[[ PROVIDED DATA, beginning ]]

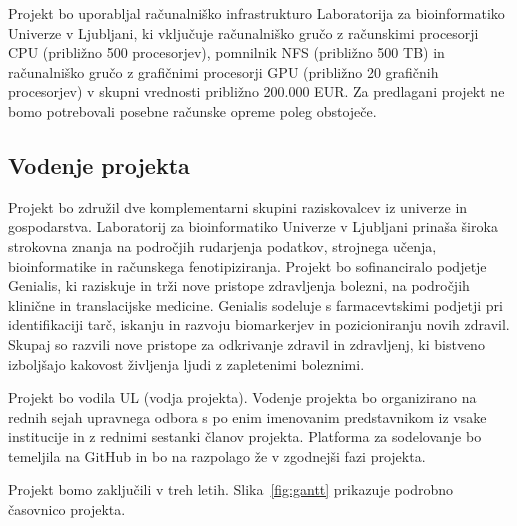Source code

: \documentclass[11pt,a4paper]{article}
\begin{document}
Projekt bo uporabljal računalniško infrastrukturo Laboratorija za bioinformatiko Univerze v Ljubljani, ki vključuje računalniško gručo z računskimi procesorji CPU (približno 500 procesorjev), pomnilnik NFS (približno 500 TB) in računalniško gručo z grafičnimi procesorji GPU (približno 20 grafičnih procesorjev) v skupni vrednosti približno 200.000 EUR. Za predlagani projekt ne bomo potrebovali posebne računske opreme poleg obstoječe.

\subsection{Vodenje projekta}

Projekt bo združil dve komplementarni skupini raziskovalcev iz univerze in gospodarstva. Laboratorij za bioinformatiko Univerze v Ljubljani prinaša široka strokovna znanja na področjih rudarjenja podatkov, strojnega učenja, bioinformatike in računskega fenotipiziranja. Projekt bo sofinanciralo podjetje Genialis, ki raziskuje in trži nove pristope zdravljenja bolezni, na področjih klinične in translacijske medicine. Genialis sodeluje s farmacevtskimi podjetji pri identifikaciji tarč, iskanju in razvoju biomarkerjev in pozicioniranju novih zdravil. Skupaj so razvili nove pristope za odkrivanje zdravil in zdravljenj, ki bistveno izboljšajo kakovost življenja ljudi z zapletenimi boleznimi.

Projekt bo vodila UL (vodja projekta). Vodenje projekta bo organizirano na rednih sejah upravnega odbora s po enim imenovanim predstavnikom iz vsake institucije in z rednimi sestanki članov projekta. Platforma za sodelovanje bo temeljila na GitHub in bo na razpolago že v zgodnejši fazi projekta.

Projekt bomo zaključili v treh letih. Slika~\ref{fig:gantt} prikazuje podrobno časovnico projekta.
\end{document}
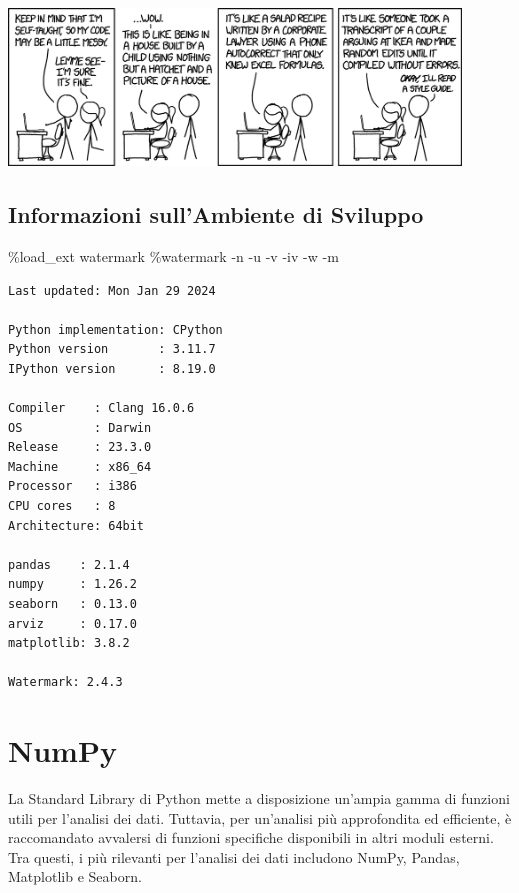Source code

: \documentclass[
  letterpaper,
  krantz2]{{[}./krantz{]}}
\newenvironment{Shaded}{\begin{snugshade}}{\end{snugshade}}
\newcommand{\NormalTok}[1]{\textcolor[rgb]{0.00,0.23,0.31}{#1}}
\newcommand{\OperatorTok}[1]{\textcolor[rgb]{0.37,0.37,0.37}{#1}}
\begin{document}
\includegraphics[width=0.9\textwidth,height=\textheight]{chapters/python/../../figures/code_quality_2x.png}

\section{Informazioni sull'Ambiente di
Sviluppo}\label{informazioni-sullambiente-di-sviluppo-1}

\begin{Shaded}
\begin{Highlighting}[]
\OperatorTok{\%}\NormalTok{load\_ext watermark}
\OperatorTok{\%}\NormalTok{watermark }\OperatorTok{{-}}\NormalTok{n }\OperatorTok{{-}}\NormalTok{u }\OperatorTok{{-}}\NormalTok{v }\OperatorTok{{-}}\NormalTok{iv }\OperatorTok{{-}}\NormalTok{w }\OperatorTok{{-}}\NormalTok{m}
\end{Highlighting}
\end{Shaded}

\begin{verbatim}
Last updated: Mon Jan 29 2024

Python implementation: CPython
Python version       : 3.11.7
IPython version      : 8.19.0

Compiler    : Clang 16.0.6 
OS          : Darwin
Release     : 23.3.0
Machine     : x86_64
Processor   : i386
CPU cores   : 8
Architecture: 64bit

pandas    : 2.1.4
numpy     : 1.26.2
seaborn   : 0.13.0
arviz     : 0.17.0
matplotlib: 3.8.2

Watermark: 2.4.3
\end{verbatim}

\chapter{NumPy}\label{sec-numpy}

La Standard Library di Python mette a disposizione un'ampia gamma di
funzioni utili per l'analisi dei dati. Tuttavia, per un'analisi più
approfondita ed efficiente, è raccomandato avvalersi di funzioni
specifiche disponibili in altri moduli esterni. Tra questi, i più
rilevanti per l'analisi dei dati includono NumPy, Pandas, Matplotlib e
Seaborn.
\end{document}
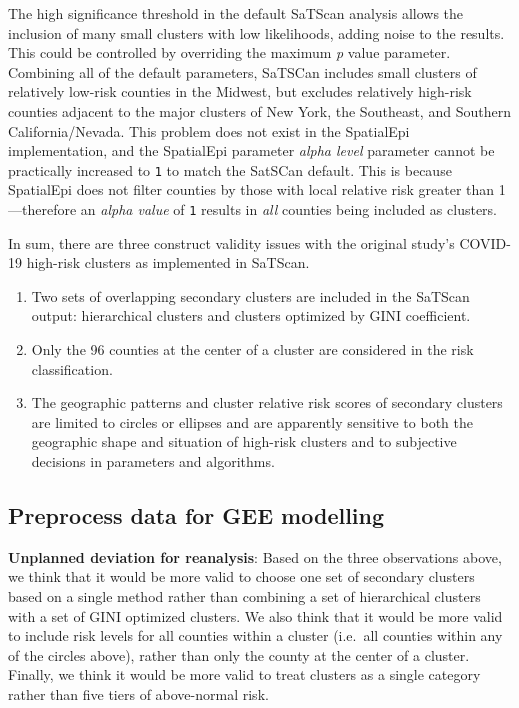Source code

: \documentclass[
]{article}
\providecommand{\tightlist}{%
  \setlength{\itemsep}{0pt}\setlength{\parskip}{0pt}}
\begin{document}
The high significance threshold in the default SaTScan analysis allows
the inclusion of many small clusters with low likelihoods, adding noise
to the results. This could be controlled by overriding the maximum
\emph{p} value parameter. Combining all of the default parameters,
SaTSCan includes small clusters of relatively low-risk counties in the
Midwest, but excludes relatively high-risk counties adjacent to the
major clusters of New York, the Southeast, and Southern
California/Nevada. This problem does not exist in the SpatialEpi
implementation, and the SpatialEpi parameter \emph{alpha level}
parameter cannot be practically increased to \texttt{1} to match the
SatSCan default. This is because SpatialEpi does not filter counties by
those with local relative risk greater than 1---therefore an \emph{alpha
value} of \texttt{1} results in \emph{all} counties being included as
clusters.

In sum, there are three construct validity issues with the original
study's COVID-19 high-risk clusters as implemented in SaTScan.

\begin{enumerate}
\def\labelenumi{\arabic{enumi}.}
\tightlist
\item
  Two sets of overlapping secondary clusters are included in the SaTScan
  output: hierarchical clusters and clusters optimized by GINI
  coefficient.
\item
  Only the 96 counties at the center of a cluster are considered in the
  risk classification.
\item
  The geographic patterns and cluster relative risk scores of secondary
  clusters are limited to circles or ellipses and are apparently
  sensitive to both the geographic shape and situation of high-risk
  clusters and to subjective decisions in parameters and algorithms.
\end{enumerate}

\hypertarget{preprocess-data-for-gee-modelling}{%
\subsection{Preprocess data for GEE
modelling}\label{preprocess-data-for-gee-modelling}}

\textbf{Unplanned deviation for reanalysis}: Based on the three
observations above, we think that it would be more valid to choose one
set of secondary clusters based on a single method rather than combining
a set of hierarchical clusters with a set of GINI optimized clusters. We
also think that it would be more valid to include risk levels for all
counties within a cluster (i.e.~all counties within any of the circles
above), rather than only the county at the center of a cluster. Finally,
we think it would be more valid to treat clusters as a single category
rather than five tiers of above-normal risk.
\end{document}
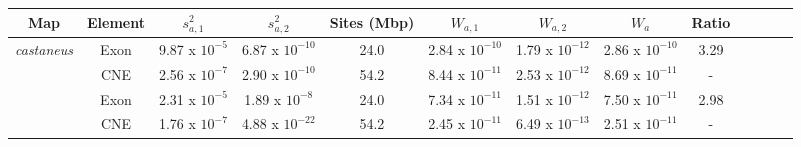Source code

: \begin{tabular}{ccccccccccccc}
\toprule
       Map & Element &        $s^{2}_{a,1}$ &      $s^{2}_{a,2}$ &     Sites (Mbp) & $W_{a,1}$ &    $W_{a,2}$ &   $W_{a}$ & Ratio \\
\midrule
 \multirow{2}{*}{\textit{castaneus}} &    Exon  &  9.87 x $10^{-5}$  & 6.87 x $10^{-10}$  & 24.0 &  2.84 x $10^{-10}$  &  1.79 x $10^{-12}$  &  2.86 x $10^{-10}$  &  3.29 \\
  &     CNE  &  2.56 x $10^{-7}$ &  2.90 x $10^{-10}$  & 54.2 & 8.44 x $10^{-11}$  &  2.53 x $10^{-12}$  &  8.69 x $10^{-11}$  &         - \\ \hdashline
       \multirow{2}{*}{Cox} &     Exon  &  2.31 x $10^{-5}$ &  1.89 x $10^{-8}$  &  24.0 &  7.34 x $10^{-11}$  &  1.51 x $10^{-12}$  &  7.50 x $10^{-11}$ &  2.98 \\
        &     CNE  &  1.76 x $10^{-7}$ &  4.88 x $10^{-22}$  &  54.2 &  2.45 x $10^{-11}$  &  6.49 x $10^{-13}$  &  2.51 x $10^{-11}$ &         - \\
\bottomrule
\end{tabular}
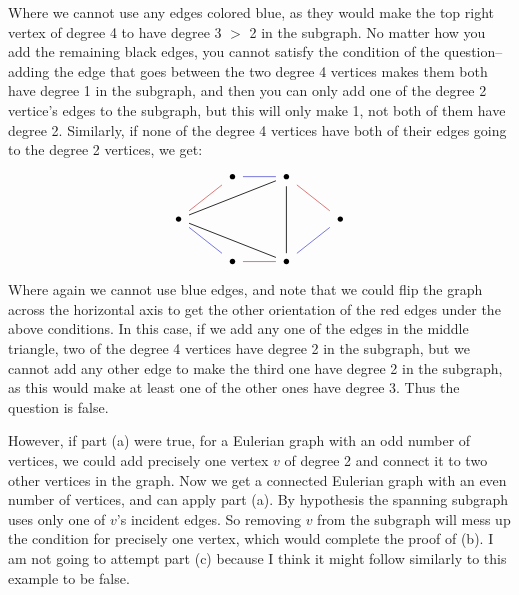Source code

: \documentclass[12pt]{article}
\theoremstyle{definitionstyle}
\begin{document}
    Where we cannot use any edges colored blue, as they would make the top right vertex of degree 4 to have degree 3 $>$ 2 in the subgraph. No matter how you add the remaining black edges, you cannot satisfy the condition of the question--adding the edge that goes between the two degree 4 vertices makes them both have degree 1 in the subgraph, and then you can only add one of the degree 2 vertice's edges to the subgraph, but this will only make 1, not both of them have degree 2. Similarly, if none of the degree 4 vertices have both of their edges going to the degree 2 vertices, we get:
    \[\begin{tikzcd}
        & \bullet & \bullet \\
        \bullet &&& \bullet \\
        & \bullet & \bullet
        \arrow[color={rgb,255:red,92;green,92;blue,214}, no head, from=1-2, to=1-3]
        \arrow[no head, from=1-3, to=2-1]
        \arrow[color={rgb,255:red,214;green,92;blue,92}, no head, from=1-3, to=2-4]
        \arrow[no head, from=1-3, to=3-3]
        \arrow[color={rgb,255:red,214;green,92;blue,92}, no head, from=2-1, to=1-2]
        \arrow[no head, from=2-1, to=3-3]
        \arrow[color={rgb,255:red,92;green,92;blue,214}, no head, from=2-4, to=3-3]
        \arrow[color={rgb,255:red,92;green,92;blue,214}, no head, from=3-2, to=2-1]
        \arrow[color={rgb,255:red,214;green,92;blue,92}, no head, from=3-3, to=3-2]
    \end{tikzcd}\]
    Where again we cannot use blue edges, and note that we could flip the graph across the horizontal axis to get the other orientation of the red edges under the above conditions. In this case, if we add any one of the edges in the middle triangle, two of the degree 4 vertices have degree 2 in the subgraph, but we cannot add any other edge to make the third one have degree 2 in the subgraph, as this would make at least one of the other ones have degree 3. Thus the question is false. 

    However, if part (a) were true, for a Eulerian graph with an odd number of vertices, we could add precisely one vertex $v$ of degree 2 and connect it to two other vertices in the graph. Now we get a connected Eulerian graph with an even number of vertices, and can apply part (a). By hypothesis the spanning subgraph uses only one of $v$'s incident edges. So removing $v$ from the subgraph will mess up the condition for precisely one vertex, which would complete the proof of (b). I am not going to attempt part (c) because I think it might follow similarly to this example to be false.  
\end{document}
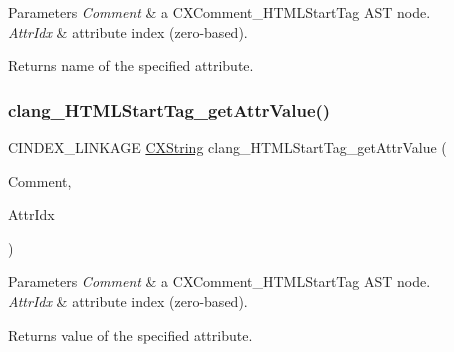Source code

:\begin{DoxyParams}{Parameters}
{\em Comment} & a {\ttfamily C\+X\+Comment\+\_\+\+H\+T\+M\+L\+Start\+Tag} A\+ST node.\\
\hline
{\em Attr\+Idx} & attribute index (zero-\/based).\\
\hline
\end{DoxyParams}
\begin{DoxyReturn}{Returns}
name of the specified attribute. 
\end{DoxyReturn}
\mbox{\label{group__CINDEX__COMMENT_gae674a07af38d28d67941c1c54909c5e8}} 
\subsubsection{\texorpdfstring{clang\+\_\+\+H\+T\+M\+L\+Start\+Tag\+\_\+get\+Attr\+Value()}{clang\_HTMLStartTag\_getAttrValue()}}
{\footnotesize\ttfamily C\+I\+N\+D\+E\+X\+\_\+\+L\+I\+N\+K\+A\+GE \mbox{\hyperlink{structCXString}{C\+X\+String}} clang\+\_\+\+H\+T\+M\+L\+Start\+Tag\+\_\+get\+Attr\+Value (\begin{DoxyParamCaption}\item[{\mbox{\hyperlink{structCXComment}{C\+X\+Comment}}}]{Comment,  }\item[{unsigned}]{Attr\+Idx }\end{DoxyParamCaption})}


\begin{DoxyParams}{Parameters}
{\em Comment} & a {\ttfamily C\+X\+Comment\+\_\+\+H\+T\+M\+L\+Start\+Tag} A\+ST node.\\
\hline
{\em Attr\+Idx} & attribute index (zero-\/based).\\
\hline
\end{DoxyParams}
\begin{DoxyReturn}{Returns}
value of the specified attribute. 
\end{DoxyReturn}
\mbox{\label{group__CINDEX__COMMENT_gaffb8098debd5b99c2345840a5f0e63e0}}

[[ PROVIDED DATA, end ]]

I need every line of the data that has the word "mbox"; please list them.

\mbox{\label{group__CINDEX__COMMENT_gae674a07af38d28d67941c1c54909c5e8}} 
{\footnotesize\ttfamily C\+I\+N\+D\+E\+X\+\_\+\+L\+I\+N\+K\+A\+GE \mbox{\hyperlink{structCXString}{C\+X\+String}} clang\+\_\+\+H\+T\+M\+L\+Start\+Tag\+\_\+get\+Attr\+Value (\begin{DoxyParamCaption}\item[{\mbox{\hyperlink{structCXComment}{C\+X\+Comment}}}]{Comment,  }\item[{unsigned}]{Attr\+Idx }\end{DoxyParamCaption})}
\mbox{\label{group__CINDEX__COMMENT_gaffb8098debd5b99c2345840a5f0e63e0}}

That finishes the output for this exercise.